Bay Area brewery art goes beyond expressing local brewers’ identities. For beer appreciators, the tribe is craft beer, expressed through visual design. Brewery and festival shirts have taken over the cultural function of band t-shirts, touting the wearer’s tastes, loyalties and badge-worthy experiences.. Each year, SF Beer Week sports playful—and much anticipated—visual themes tying beer enjoyment to Bay Area culture and back to the art of brewing.

There’s no doubt about it—the can is back! Bay Area operations such as 21st Amendment Brewery adopted craft beer canning early, promoting the format as better for beer, the environment and personal portability. Smaller Bay Area breweries have taken to the Northern California-conceived convenience of a mobile canning line offered by San Francisco’s The Can Van, providing perfect small batch tests for brews and brewery logos along with a welcome mode for specialty releases.

[ See SFBW Snapshot: The Whole Package ]


The San Francisco brewing community innovates together, cooking up collaboration beers with colleagues near and far, for the camaraderie, the creative challenge, or just to mix things up. Much of the modern brewing community shares these traits, passed along by early craft brewers. In the face of growing competition, brewers continue to cooperate and brew together.

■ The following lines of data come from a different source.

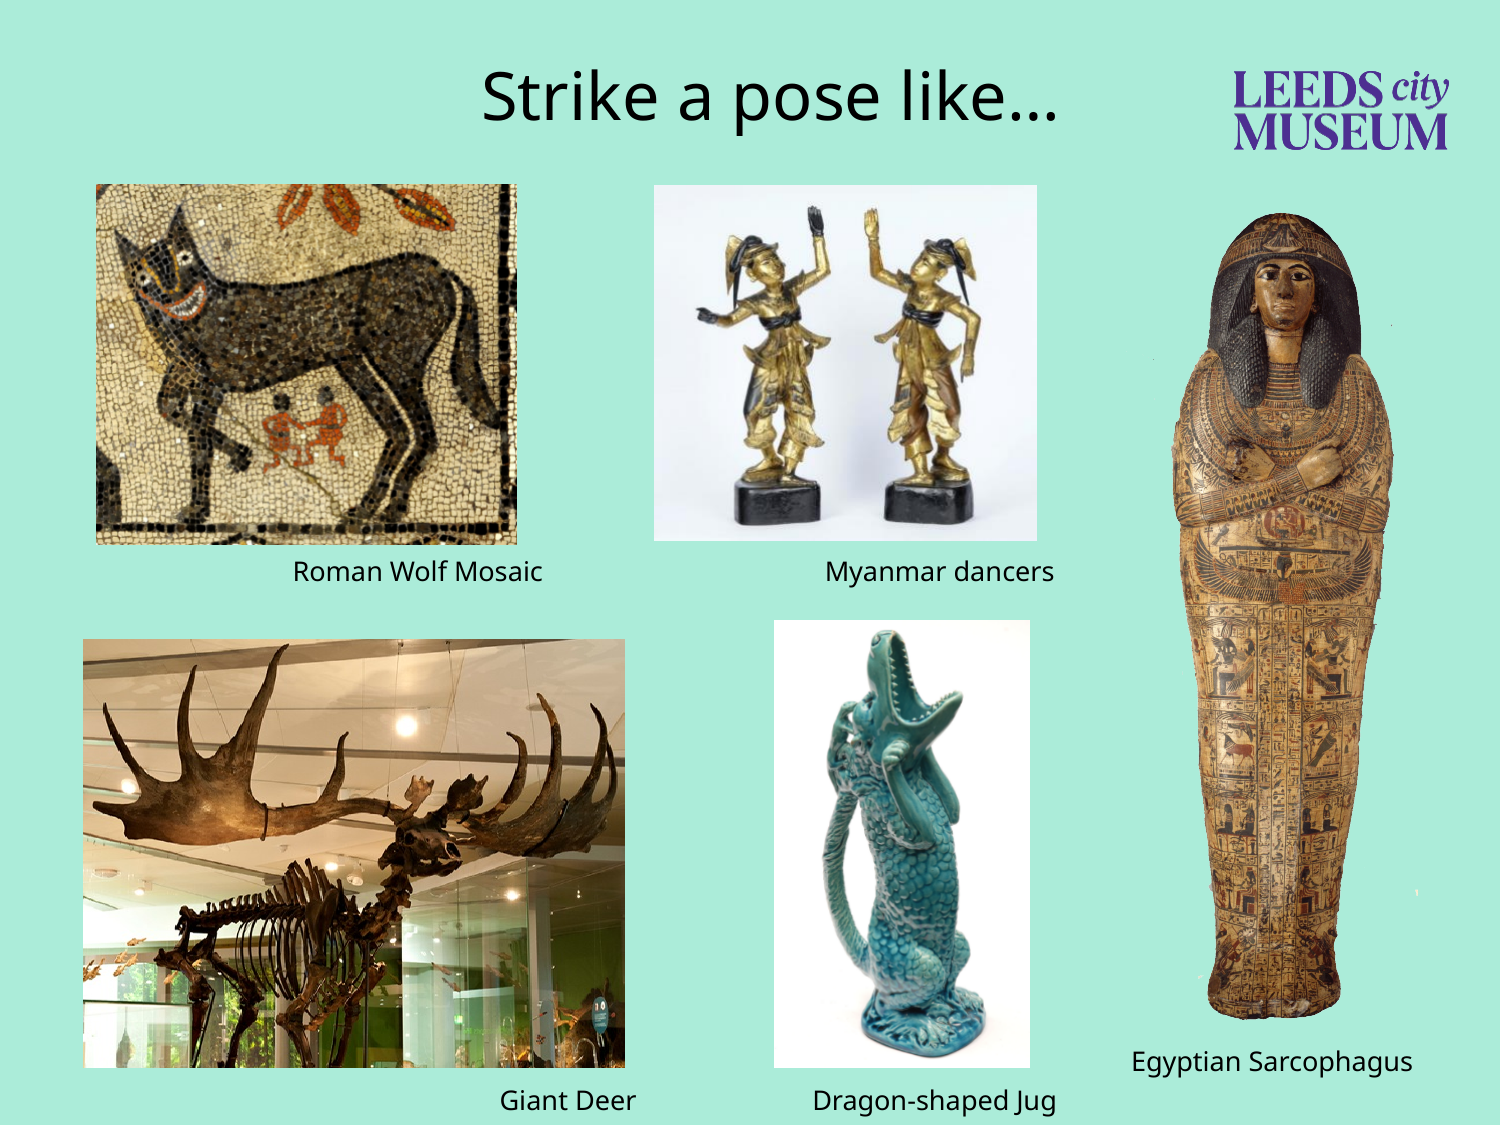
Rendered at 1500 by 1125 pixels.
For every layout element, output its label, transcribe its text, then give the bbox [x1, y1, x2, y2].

text_box Egyptian Sarcophagus [1068, 1038, 1476, 1071]
picture [96, 184, 517, 545]
picture [774, 620, 1030, 1068]
text_box Giant Deer [365, 1077, 770, 1110]
picture [82, 639, 626, 1068]
text_box Strike a pose like… [96, 0, 1447, 188]
text_box Myanmar dancers [780, 548, 1100, 586]
picture [1126, 201, 1418, 1034]
text_box Dragon-shaped Jug [770, 1077, 1099, 1125]
picture [654, 184, 1037, 542]
text_box Roman Wolf Mosaic [214, 548, 621, 581]
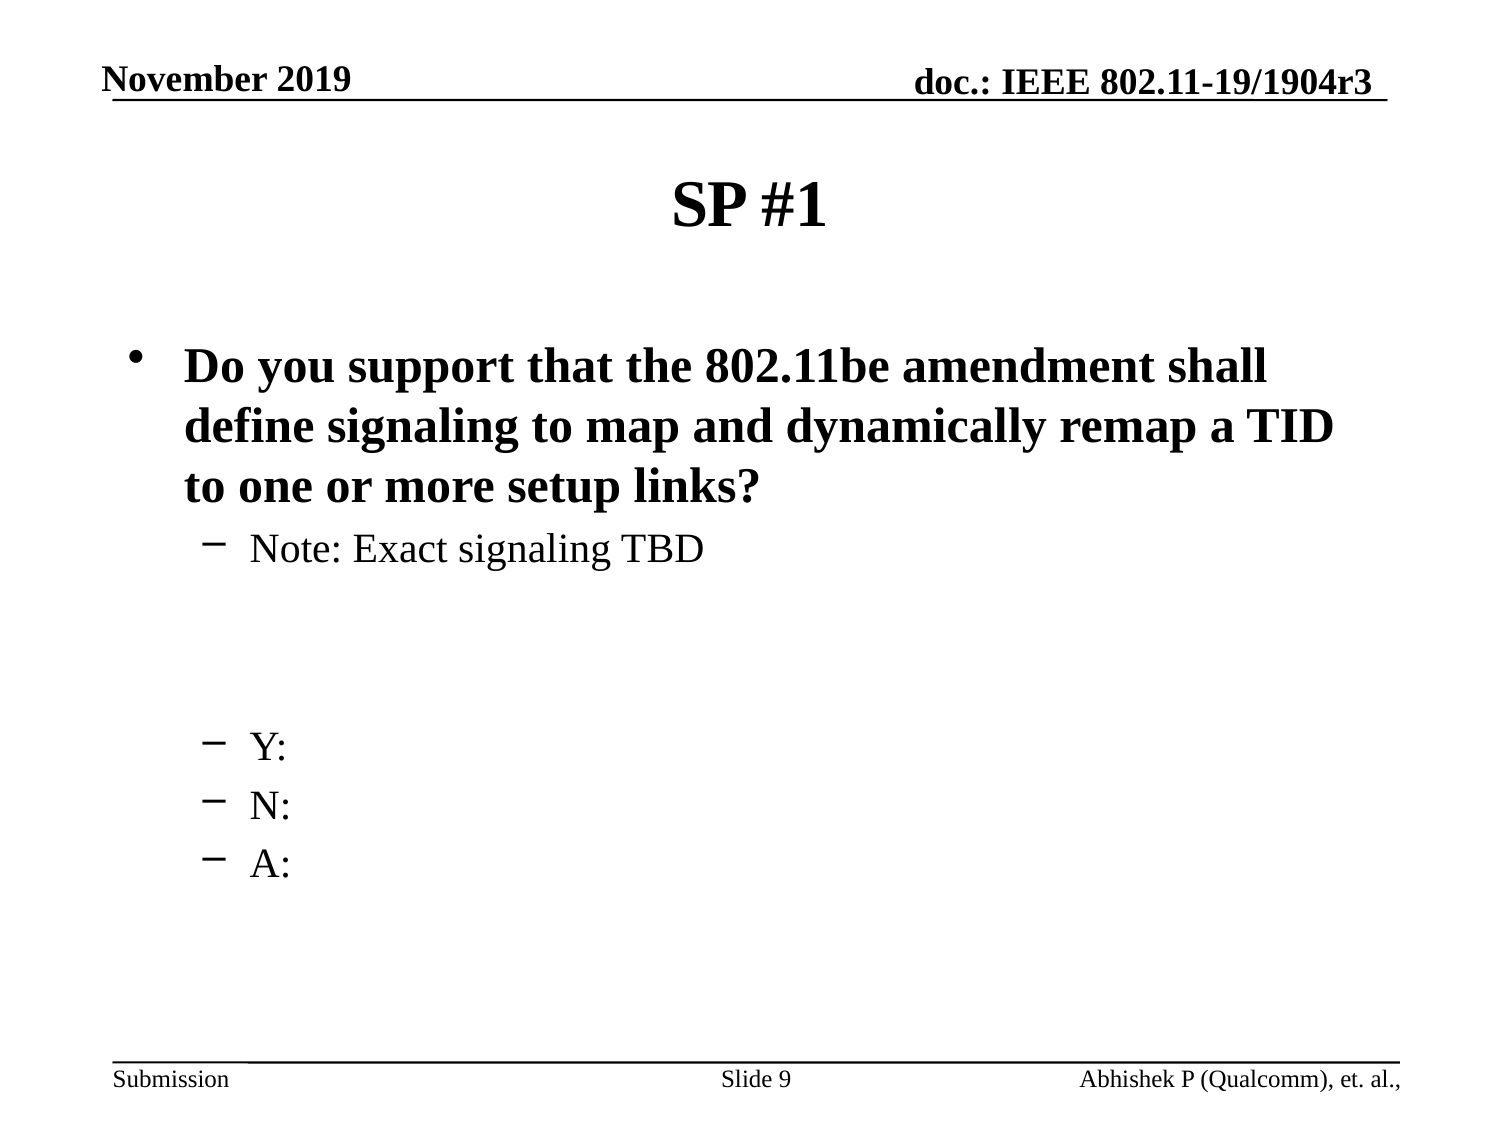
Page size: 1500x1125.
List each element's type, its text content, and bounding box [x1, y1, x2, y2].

title SP #1 [112, 112, 1388, 288]
slide_number Slide 9 [712, 1061, 801, 1093]
list Do you support that the 802.11be amendment shall define signaling to map and dynamically remap a TID to one or more setup links? Note: Exact signaling TBD Y: N: A: [112, 324, 1388, 1001]
footer Abhishek P (Qualcomm), et. al., [949, 1061, 1402, 1093]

For example, as tradition dictates, the thirty-plus members of the San Francisco Brewers Guild will be collaborating on a special beer recipe in the run-up to SF Beer Week 2017, featuring culinary ingredients from local and artisan food vendors donated by Whole Foods Market. This one-time-only original beer, will be tapped at the SF Beer Week Opening Gala on February 10, and available at beloved craft beer bars and retail outlets throughout SF Beer Week.

Last year, two collaboration beers from Guild members featured sea salt and yuzu peel in one brew and coffee plus chicory in another. The nature of these creations and the sagas of the brewing jam sessions differ every year, but the friendships formed around the process are enduring, and the resulting beers often surprising and always enjoyable.

The Guild’s collaboration brew will no doubt be one among many intriguing collaborative creations poured during SF Beer Week. Stay tuned to learn what local brewers will dream up for 2017. Maybe they’ll even come up with the seed of an enduring new style. If craft beer history in the Bay Area has taught us anything, we are sure to be beguiled.

[ See SFBW Snapshot: Collaboration + Cooperation = Creativity ]


Brewers from the SF Brewers Guild, a collegial bunch.